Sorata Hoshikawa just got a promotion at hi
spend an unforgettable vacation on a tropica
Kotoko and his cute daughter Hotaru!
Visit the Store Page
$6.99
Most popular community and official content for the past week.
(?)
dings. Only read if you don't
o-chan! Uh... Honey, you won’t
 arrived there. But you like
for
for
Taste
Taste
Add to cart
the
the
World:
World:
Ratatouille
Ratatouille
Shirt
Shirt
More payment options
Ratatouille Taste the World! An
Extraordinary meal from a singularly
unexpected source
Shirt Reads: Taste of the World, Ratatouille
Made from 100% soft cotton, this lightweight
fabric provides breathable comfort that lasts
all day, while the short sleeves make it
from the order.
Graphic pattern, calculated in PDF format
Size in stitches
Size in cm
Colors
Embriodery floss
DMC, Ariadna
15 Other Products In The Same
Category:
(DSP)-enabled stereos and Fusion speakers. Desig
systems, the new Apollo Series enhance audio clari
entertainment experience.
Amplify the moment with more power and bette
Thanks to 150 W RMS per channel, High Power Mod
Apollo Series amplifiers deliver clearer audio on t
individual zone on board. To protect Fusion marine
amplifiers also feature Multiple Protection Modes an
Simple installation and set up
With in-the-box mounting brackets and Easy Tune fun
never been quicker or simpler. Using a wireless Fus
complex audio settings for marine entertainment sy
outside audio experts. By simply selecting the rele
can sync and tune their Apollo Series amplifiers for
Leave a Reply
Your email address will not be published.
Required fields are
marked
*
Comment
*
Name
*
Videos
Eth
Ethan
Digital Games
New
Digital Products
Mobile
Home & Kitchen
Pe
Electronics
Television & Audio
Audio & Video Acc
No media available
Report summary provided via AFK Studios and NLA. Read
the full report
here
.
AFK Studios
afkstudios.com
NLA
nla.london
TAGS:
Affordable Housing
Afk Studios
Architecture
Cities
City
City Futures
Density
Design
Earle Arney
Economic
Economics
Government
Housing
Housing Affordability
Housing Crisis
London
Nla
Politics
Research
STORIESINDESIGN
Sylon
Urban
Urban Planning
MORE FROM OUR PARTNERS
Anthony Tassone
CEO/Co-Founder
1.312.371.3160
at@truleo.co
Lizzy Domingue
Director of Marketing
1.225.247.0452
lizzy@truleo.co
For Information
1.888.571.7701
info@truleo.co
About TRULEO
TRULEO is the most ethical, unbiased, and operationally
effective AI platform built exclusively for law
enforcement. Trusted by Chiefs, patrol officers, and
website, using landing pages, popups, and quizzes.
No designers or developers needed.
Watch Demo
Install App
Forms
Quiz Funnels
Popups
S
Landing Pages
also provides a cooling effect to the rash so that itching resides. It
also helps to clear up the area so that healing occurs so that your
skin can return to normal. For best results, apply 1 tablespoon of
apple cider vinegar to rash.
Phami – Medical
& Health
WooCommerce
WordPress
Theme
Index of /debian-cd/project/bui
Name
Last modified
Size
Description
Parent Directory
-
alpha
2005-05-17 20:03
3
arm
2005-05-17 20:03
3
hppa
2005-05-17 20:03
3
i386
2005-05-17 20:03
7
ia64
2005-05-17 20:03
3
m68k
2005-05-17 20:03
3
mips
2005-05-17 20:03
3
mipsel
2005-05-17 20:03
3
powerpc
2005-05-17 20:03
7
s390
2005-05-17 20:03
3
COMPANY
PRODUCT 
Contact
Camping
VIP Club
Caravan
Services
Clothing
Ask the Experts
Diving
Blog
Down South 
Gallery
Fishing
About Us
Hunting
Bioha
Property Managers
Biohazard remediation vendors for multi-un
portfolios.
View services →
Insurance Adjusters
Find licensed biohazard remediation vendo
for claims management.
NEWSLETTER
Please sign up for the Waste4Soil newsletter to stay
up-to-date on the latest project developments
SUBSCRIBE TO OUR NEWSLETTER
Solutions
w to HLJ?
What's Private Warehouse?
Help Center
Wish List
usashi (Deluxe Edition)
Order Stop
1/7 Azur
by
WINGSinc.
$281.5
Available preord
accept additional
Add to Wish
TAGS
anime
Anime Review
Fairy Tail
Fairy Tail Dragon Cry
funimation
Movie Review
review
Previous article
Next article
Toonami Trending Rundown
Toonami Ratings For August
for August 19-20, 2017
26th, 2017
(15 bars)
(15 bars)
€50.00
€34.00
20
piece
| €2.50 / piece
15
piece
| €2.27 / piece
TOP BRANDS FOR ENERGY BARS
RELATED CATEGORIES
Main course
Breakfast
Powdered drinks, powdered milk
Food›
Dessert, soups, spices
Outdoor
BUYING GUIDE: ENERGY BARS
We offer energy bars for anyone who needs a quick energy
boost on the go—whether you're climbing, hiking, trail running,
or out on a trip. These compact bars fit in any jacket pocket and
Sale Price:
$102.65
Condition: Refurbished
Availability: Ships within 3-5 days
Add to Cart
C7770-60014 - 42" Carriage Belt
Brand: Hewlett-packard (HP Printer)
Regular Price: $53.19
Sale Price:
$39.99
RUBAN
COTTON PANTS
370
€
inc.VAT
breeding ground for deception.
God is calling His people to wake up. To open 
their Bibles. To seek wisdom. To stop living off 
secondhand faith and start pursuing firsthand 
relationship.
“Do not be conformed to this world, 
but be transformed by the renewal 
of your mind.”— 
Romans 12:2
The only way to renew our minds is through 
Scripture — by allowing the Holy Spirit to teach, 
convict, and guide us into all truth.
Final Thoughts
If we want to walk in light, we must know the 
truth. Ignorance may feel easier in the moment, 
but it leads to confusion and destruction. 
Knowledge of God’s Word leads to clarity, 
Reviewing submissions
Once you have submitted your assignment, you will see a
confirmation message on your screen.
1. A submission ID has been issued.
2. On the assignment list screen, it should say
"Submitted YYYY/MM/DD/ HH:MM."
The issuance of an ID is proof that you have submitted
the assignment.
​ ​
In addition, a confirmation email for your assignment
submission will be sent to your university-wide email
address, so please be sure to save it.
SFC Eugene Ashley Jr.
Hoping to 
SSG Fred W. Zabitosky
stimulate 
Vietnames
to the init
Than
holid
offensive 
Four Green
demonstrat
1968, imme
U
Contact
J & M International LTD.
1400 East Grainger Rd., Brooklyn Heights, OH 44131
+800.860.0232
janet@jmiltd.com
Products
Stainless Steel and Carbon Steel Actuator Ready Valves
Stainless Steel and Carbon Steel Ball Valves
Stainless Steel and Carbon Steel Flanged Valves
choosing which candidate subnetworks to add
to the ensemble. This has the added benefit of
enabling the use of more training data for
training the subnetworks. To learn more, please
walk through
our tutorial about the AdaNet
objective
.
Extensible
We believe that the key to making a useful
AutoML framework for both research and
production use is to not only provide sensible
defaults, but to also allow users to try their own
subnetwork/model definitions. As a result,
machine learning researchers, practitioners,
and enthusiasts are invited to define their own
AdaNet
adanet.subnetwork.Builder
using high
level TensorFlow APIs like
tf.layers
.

__________________________________________________

__Goal of the exercise__: Retype every line of the records above, from first to last, without changing a single character.

__Solution for this problem__:
Sorata Hoshikawa just got a promotion at hi
spend an unforgettable vacation on a tropica
Kotoko and his cute daughter Hotaru!
Visit the Store Page
$6.99
Most popular community and official content for the past week.
(?)
dings. Only read if you don't
o-chan! Uh... Honey, you won’t
 arrived there. But you like
for
for
Taste
Taste
Add to cart
the
the
World:
World:
Ratatouille
Ratatouille
Shirt
Shirt
More payment options
Ratatouille Taste the World! An
Extraordinary meal from a singularly
unexpected source
Shirt Reads: Taste of the World, Ratatouille
Made from 100% soft cotton, this lightweight
fabric provides breathable comfort that lasts
all day, while the short sleeves make it
from the order.
Graphic pattern, calculated in PDF format
Size in stitches
Size in cm
Colors
Embriodery floss
DMC, Ariadna
15 Other Products In The Same
Category:
(DSP)-enabled stereos and Fusion speakers. Desig
systems, the new Apollo Series enhance audio clari
entertainment experience.
Amplify the moment with more power and bette
Thanks to 150 W RMS per channel, High Power Mod
Apollo Series amplifiers deliver clearer audio on t
individual zone on board. To protect Fusion marine
amplifiers also feature Multiple Protection Modes an
Simple installation and set up
With in-the-box mounting brackets and Easy Tune fun
never been quicker or simpler. Using a wireless Fus
complex audio settings for marine entertainment sy
outside audio experts. By simply selecting the rele
can sync and tune their Apollo Series amplifiers for
Leave a Reply
Your email address will not be published.
Required fields are
marked
*
Comment
*
Name
*
Videos
Eth
Ethan
Digital Games
New
Digital Products
Mobile
Home & Kitchen
Pe
Electronics
Television & Audio
Audio & Video Acc
No media available
Report summary provided via AFK Studios and NLA. Read
the full report
here
.
AFK Studios
afkstudios.com
NLA
nla.london
TAGS:
Affordable Housing
Afk Studios
Architecture
Cities
City
City Futures
Density
Design
Earle Arney
Economic
Economics
Government
Housing
Housing Affordability
Housing Crisis
London
Nla
Politics
Research
STORIESINDESIGN
Sylon
Urban
Urban Planning
MORE FROM OUR PARTNERS
Anthony Tassone
CEO/Co-Founder
1.312.371.3160
at@truleo.co
Lizzy Domingue
Director of Marketing
1.225.247.0452
lizzy@truleo.co
For Information
1.888.571.7701
info@truleo.co
About TRULEO
TRULEO is the most ethical, unbiased, and operationally
effective AI platform built exclusively for law
enforcement. Trusted by Chiefs, patrol officers, and
website, using landing pages, popups, and quizzes.
No designers or developers needed.
Watch Demo
Install App
Forms
Quiz Funnels
Popups
S
Landing Pages
also provides a cooling effect to the rash so that itching resides. It
also helps to clear up the area so that healing occurs so that your
skin can return to normal. For best results, apply 1 tablespoon of
apple cider vinegar to rash.
Phami – Medical
& Health
WooCommerce
WordPress
Theme
Index of /debian-cd/project/bui
Name
Last modified
Size
Description
Parent Directory
-
alpha
2005-05-17 20:03
3
arm
2005-05-17 20:03
3
hppa
2005-05-17 20:03
3
i386
2005-05-17 20:03
7
ia64
2005-05-17 20:03
3
m68k
2005-05-17 20:03
3
mips
2005-05-17 20:03
3
mipsel
2005-05-17 20:03
3
powerpc
2005-05-17 20:03
7
s390
2005-05-17 20:03
3
COMPANY
PRODUCT 
Contact
Camping
VIP Club
Caravan
Services
Clothing
Ask the Experts
Diving
Blog
Down South 
Gallery
Fishing
About Us
Hunting
Bioha
Property Managers
Biohazard remediation vendors for multi-un
portfolios.
View services →
Insurance Adjusters
Find licensed biohazard remediation vendo
for claims management.
NEWSLETTER
Please sign up for the Waste4Soil newsletter to stay
up-to-date on the latest project developments
SUBSCRIBE TO OUR NEWSLETTER
Solutions
w to HLJ?
What's Private Warehouse?
Help Center
Wish List
usashi (Deluxe Edition)
Order Stop
1/7 Azur
by
WINGSinc.
$281.5
Available preord
accept additional
Add to Wish
TAGS
anime
Anime Review
Fairy Tail
Fairy Tail Dragon Cry
funimation
Movie Review
review
Previous article
Next article
Toonami Trending Rundown
Toonami Ratings For August
for August 19-20, 2017
26th, 2017
(15 bars)
(15 bars)
€50.00
€34.00
20
piece
| €2.50 / piece
15
piece
| €2.27 / piece
TOP BRANDS FOR ENERGY BARS
RELATED CATEGORIES
Main course
Breakfast
Powdered drinks, powdered milk
Food›
Dessert, soups, spices
Outdoor
BUYING GUIDE: ENERGY BARS
We offer energy bars for anyone who needs a quick energy
boost on the go—whether you're climbing, hiking, trail running,
or out on a trip. These compact bars fit in any jacket pocket and
Sale Price:
$102.65
Condition: Refurbished
Availability: Ships within 3-5 days
Add to Cart
C7770-60014 - 42" Carriage Belt
Brand: Hewlett-packard (HP Printer)
Regular Price: $53.19
Sale Price:
$39.99
RUBAN
COTTON PANTS
370
€
inc.VAT
breeding ground for deception.
God is calling His people to wake up. To open 
their Bibles. To seek wisdom. To stop living off 
secondhand faith and start pursuing firsthand 
relationship.
“Do not be conformed to this world, 
but be transformed by the renewal 
of your mind.”— 
Romans 12:2
The only way to renew our minds is through 
Scripture — by allowing the Holy Spirit to teach, 
convict, and guide us into all truth.
Final Thoughts
If we want to walk in light, we must know the 
truth. Ignorance may feel easier in the moment, 
but it leads to confusion and destruction. 
Knowledge of God’s Word leads to clarity, 
Reviewing submissions
Once you have submitted your assignment, you will see a
confirmation message on your screen.
1. A submission ID has been issued.
2. On the assignment list screen, it should say
"Submitted YYYY/MM/DD/ HH:MM."
The issuance of an ID is proof that you have submitted
the assignment.
​ ​
In addition, a confirmation email for your assignment
submission will be sent to your university-wide email
address, so please be sure to save it.
SFC Eugene Ashley Jr.
Hoping to 
SSG Fred W. Zabitosky
stimulate 
Vietnames
to the init
Than
holid
offensive 
Four Green
demonstrat
1968, imme
U
Contact
J & M International LTD.
1400 East Grainger Rd., Brooklyn Heights, OH 44131
+800.860.0232
janet@jmiltd.com
Products
Stainless Steel and Carbon Steel Actuator Ready Valves
Stainless Steel and Carbon Steel Ball Valves
Stainless Steel and Carbon Steel Flanged Valves
choosing which candidate subnetworks to add
to the ensemble. This has the added benefit of
enabling the use of more training data for
training the subnetworks. To learn more, please
walk through
our tutorial about the AdaNet
objective
.
Extensible
We believe that the key to making a useful
AutoML framework for both research and
production use is to not only provide sensible
defaults, but to also allow users to try their own
subnetwork/model definitions. As a result,
machine learning researchers, practitioners,
and enthusiasts are invited to define their own
AdaNet
adanet.subnetwork.Builder
using high
level TensorFlow APIs like
tf.layers
.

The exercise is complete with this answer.